**BRIEF**. Copy the mailing-list post about the access point word for word, from "The Dot11Radio1 is" up to and including "Re: [c-nsp] AIR-AP1262N-A-K9 question.".

Top of EXTRACT

[c-nsp] AIR-AP1262N-A-K9 question.

Jonathan Call lordsith49 at hotmail.com
Sun Aug 7 11:30:56 EDT 2011


There were some legacy WEP settings from the old WAP. I removed them but it still does not show 802.11n capabilities. Here is what I have now:

aaa authentication login allowed-eap group radius

dot11 ssid MyCorp
   vlan 705
   authentication open eap allowed-eap 
   authentication network-eap allowed-eap 
   authentication key-management wpa
   mbssid guest-mode
   infrastructure-ssid

interface Dot11Radio0
 no ip address
 no ip route-cache
 !
  encryption vlan 705 mode ciphers tkip 
 !
 ssid MyCorp
 !
 antenna gain 0
 mbssid
 station-role root
 no cdp enable
!
interface Dot11Radio0.705
 encapsulation dot1Q 705 native
 no ip route-cache
 no cdp enable
 bridge-group 1
 bridge-group 1 subscriber-loop-control
 bridge-group 1 block-unknown-source
 no bridge-group 1 source-learning
 no bridge-group 1 unicast-flooding
 bridge-group 1 spanning-disabled

The Dot11Radio1 is configured the same way except for two additonal settings:

 dfs band 3 block
 channel dfs


Jonathan


> Subject: Re: [c-nsp] AIR-AP1262N-A-K9 question.
> From: lists at anders-marius.dk
> Date: Sun, 7 Aug 2011 12:54:34 +0200
> CC: cisco-nsp at puck.nether.net
> To: lordsith49 at hotmail.com
> 
> Dear Jonathan,
> 
> Den 07/08/2011 kl. 01.50 skrev Jonathan Call:
> > 
> > My company bought one of these for a new office. I plugged in the SSID and other authentication settings from an AIR-AP1232ag that we have in another office. I did not adjust the speed or gain settings. I left those as default.  Every device I've tested with the new WAP only detects the 802.11ag radio and 54Mbps operational speed. This includes five different laptops with Intel Centrino Advanced-N 6200 AGN wireless adapters. I have six (3x 2.4GHz, 3 x 5GHz) dipole antennas attached.

Bottom of EXTRACT
Top of DATA PROVIDED

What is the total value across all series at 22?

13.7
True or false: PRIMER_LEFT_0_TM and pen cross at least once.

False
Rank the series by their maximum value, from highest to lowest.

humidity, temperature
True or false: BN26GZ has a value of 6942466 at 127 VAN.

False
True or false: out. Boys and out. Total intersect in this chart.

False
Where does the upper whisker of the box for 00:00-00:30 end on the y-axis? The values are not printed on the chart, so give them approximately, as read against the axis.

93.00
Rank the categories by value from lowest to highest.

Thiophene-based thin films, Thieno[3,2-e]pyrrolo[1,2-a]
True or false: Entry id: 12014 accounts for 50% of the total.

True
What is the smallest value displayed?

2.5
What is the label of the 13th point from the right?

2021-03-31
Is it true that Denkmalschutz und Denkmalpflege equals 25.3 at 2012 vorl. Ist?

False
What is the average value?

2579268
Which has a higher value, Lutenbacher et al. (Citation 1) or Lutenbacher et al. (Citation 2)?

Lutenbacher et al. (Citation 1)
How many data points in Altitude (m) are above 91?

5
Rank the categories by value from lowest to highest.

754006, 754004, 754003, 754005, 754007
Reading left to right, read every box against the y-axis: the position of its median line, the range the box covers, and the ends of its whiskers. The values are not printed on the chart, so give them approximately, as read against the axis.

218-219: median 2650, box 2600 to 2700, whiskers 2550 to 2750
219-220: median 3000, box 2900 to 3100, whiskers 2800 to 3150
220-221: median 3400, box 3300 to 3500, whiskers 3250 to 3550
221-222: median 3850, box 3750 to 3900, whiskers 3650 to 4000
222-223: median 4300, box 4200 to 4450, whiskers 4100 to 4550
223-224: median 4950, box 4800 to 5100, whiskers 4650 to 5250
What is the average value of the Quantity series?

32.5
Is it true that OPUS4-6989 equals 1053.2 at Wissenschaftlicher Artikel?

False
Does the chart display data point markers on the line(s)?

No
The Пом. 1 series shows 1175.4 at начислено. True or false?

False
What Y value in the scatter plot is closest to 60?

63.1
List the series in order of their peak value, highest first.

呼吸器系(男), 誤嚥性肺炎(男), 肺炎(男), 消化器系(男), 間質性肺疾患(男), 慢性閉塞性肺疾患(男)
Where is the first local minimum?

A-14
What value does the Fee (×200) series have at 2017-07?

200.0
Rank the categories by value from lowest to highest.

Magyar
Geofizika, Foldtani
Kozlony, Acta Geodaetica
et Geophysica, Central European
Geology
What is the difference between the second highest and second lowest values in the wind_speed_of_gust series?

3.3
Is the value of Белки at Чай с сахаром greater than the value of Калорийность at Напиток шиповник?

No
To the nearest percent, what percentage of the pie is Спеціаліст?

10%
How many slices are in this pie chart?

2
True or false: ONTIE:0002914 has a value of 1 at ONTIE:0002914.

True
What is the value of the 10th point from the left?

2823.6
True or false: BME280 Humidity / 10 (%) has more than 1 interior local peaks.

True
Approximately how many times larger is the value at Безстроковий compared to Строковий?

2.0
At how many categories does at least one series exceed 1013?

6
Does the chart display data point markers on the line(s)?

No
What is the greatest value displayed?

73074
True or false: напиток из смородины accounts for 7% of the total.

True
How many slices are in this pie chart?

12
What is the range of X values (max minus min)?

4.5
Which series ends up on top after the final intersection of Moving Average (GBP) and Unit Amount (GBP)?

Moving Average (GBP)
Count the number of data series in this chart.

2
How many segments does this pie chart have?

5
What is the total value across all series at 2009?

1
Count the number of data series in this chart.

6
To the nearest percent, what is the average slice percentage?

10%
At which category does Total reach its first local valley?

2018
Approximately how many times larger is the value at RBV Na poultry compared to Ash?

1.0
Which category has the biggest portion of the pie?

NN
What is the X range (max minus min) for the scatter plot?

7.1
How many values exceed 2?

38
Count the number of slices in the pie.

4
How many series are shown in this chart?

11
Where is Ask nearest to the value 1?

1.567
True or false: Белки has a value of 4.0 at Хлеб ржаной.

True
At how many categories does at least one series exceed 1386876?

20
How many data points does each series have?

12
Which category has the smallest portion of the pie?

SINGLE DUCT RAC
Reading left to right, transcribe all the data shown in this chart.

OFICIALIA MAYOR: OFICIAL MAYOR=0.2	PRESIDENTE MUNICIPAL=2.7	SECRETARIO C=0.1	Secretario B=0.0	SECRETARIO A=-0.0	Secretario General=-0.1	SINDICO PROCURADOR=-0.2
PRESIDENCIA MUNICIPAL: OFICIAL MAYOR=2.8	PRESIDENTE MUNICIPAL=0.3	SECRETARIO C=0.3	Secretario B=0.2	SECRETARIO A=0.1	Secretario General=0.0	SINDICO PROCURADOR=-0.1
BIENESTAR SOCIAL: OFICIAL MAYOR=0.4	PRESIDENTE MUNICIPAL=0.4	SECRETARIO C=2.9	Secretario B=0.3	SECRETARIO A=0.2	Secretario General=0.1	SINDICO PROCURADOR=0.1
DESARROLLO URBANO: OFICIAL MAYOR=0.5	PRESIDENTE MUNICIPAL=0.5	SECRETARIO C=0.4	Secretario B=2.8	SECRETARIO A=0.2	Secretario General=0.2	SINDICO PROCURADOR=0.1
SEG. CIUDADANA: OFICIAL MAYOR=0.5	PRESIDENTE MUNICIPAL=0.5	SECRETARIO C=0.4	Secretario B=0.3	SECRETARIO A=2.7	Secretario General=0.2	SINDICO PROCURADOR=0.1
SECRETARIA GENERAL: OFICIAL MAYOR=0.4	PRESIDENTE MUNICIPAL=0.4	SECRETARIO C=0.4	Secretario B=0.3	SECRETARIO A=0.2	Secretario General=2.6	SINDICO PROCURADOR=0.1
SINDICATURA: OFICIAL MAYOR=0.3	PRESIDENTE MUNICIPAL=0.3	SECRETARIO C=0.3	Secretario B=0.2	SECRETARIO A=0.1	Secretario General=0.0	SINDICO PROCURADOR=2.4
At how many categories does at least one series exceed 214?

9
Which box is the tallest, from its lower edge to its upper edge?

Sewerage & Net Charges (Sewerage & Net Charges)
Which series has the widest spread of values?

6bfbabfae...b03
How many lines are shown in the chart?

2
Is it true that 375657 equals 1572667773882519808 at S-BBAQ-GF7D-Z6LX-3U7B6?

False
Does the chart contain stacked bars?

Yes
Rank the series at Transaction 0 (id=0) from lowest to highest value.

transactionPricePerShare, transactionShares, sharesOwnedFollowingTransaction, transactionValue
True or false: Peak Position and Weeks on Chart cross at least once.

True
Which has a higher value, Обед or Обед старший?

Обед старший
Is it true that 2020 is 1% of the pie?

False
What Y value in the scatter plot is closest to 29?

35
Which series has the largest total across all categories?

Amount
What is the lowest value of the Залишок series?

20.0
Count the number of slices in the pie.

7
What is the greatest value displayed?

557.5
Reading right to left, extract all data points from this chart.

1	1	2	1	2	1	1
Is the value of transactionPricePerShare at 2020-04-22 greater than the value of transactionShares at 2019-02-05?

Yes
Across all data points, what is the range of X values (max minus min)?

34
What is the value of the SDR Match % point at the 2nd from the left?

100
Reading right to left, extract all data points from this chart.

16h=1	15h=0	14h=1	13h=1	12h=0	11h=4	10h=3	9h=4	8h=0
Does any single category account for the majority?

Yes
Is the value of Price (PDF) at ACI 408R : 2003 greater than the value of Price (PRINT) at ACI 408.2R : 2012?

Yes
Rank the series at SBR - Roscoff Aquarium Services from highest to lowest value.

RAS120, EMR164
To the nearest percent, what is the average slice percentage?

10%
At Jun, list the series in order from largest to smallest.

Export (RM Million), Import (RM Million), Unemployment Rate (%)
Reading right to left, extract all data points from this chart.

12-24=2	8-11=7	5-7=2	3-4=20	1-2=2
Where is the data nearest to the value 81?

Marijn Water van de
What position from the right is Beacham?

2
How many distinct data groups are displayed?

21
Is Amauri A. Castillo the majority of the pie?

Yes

Bottom of DATA PROVIDED

**REPLY**.
The Dot11Radio1 is configured the same way except for two additonal settings:

 dfs band 3 block
 channel dfs


Jonathan


> Subject: Re: [c-nsp] AIR-AP1262N-A-K9 question.